> _YOUR TASK_: The entries follow. Copy every line in which "ngàn" appears.

^^^^^^^^^^^^^^^^

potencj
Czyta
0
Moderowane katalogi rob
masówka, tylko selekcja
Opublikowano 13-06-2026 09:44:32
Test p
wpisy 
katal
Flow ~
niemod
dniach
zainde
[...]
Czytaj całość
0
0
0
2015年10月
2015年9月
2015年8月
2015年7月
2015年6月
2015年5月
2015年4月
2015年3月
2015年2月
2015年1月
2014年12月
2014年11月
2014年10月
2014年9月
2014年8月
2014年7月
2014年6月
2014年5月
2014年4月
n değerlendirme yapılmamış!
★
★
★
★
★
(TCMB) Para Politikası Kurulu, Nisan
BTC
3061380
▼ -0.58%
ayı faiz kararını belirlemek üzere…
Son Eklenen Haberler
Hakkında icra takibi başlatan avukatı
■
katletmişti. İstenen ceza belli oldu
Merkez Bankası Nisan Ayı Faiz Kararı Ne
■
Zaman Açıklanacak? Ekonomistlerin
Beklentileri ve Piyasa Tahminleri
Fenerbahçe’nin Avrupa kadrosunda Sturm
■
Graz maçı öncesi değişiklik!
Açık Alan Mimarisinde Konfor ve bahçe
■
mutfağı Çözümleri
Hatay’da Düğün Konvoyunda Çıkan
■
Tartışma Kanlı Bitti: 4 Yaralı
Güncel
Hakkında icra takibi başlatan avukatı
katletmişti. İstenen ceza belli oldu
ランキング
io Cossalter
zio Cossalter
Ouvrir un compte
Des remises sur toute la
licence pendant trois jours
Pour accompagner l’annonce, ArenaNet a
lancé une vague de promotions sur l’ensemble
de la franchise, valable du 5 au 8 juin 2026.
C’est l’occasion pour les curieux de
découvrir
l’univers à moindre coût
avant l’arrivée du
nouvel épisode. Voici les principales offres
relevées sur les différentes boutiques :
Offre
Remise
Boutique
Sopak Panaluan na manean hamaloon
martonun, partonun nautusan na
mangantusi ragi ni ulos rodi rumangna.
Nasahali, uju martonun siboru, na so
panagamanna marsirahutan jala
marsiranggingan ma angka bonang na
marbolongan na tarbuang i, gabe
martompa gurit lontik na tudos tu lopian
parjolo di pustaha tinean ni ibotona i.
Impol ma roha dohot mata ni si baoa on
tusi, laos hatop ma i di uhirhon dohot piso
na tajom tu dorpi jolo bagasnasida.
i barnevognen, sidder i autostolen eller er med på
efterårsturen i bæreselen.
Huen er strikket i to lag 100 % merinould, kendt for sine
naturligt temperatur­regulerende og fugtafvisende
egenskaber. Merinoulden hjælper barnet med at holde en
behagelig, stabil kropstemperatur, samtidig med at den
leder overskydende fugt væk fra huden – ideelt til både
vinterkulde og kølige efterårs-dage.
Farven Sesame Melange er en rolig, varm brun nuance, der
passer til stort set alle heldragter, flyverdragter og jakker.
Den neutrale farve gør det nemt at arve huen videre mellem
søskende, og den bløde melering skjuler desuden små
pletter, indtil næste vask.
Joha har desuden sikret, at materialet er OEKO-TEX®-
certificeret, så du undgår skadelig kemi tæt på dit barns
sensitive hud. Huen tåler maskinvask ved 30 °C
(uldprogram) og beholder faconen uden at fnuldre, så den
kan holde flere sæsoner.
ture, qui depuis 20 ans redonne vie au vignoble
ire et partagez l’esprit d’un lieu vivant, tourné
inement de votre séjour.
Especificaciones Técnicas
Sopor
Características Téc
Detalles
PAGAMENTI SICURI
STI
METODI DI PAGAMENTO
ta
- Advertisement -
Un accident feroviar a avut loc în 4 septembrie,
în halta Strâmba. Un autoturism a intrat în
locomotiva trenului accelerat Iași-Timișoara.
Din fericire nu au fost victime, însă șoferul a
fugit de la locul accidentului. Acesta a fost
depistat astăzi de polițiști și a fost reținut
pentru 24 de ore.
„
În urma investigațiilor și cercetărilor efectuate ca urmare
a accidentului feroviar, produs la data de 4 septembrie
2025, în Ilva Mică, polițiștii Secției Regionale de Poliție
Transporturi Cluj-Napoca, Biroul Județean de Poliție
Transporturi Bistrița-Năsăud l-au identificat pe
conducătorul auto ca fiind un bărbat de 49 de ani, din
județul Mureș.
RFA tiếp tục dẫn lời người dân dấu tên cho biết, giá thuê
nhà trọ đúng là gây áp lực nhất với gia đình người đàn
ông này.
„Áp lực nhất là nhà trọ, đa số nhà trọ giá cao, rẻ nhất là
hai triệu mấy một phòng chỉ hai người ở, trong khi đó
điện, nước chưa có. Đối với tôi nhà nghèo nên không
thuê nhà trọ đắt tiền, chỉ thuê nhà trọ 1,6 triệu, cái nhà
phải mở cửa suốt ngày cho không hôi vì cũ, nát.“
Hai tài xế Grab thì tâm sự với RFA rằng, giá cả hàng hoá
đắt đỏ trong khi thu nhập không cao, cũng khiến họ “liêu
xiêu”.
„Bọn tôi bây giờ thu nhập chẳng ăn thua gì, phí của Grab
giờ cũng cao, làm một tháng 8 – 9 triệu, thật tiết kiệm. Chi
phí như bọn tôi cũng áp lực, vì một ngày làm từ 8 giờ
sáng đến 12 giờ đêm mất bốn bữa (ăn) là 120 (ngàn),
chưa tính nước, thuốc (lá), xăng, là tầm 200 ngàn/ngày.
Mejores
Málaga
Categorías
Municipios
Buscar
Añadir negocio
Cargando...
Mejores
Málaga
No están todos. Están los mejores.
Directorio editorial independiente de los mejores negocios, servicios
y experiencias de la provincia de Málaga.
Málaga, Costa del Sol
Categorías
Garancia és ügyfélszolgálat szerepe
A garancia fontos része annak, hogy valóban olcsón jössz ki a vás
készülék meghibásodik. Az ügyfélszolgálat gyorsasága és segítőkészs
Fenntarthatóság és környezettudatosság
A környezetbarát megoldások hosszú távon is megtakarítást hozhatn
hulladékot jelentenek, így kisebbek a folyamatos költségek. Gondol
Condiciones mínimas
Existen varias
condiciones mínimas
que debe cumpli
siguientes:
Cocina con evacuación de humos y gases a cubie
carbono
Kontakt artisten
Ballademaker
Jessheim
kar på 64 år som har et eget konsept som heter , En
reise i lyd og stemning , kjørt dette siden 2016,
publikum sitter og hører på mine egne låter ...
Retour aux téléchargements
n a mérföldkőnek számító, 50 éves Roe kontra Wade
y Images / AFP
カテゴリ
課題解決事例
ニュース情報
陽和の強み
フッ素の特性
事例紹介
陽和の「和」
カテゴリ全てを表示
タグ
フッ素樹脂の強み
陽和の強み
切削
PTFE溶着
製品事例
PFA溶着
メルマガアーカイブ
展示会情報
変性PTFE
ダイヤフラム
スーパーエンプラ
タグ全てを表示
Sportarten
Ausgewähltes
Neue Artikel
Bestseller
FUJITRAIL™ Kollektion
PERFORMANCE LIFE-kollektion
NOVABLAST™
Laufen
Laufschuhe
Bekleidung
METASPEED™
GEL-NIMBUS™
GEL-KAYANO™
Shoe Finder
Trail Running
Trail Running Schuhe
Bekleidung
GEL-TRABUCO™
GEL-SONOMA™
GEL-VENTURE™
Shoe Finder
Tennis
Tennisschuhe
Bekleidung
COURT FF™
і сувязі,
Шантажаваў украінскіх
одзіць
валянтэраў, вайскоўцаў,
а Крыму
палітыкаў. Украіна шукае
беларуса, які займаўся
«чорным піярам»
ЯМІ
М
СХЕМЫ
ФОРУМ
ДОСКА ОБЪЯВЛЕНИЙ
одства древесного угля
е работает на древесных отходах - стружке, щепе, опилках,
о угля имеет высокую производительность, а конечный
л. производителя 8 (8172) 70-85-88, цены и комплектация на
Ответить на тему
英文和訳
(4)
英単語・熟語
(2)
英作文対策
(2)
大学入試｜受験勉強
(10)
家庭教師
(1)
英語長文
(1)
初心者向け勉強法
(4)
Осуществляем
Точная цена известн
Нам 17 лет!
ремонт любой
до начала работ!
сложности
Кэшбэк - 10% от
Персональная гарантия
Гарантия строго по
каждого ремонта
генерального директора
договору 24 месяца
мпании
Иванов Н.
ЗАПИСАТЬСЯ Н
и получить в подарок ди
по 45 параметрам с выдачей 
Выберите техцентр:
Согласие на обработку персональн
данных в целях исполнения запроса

^^^^^^^^^^^^^^^^

> _ANSWER BOX_:
sáng đến 12 giờ đêm mất bốn bữa (ăn) là 120 (ngàn),
chưa tính nước, thuốc (lá), xăng, là tầm 200 ngàn/ngày.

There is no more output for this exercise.